FAR Part 37 prescribes policies and procedures that are specific to the acquisition and management of service contracts. Service contracts include such activities as (i) maintenance, overhaul, repair, servicing rehabilitation, salvage, and modernization, (ii) routine recurring maintenance or real property (iii) housekeeping and base services, (iv) advisory and assistance services, (v) operation of Government-owned equipment, real property, and systems, and (vi) etc.
Last week, the FAR Councils modified this section by adding two new definitions and a general policy concerning uncompensated overtime. The two new definitions read:
Adjusted hourly rate (including uncompensated overtime) is the rate that results from multiplying the hourly rate for a 40-hour work week by 40, and then dividing by the proposed hours per week which includes uncompensated overtime hourrs over and above the standard 40-hour work week.

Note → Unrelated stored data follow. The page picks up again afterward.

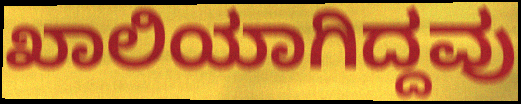
ಖಾಲಿಯಾಗಿದ್ದವುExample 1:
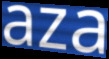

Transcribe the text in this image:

aza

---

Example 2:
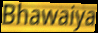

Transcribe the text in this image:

Bhawaiya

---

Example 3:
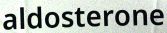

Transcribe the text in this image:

aldosterone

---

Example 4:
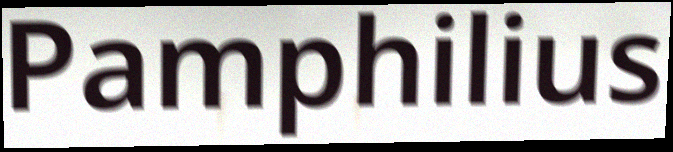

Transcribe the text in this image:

Pamphilius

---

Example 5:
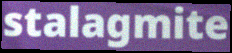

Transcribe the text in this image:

stalagmite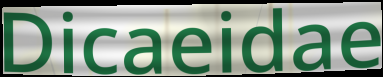
DicaeidaeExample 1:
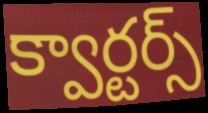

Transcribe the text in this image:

క్వార్టర్స్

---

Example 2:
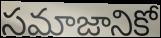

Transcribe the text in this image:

సమాజానికో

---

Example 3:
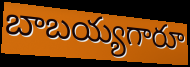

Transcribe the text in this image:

బాబయ్యగారూ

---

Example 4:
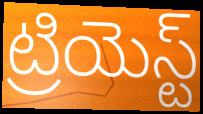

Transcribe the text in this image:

ట్రియెస్ట్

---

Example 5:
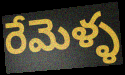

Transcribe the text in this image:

రేమెళ్ళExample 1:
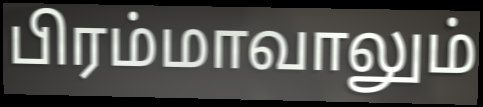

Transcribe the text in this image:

பிரம்மாவாலும்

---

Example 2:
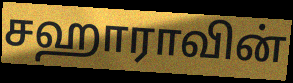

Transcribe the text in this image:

சஹாராவின்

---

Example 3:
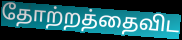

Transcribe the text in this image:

தோற்றத்தைவிட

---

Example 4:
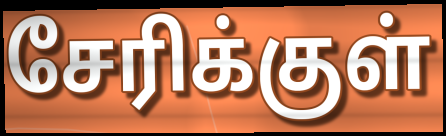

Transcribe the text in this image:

சேரிக்குள்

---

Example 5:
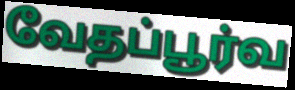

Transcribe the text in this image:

வேதப்பூர்வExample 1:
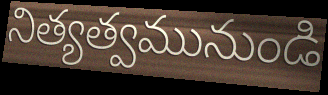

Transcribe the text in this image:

నిత్యత్వమునుండి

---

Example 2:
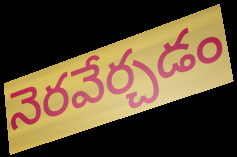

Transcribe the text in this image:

నెరవేర్చడం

For example, 45 hours proposed on a 40 hour work week basis at $20 per hour would be converted to an uncompensated overtime rate of $17.78 per hour ($20.00 * 40/45 = $17.78).
Uncompensated overtime means the hours worked without additional compensation in excess of an average of 40 hours per week by direct charge employees who are exempt from the Fair Labor Standards Act. Compensated personal absences such as holidays, vacations, and sick leave shall be included in the normal work week for purposes of computing uncompensated overtime hours.A provision (subparagraph (d)) has also been added to the General Policy at FAR 37.115-2 and reads:
Whenever there is uncompensated overtime, the adjusted hourly rate (including uncompensated overtime(, rather than the hourly rate, shall be applied to all proposed hours, whether regular or overtime hours.These changes were for the purpose of clarifying the existing regulations, not to make any changes in the policy for uncompensated overtime. But its a good reminder for contractors that they need to develop timekeeping and labor distribution systems that track and account for uncompensated overtime.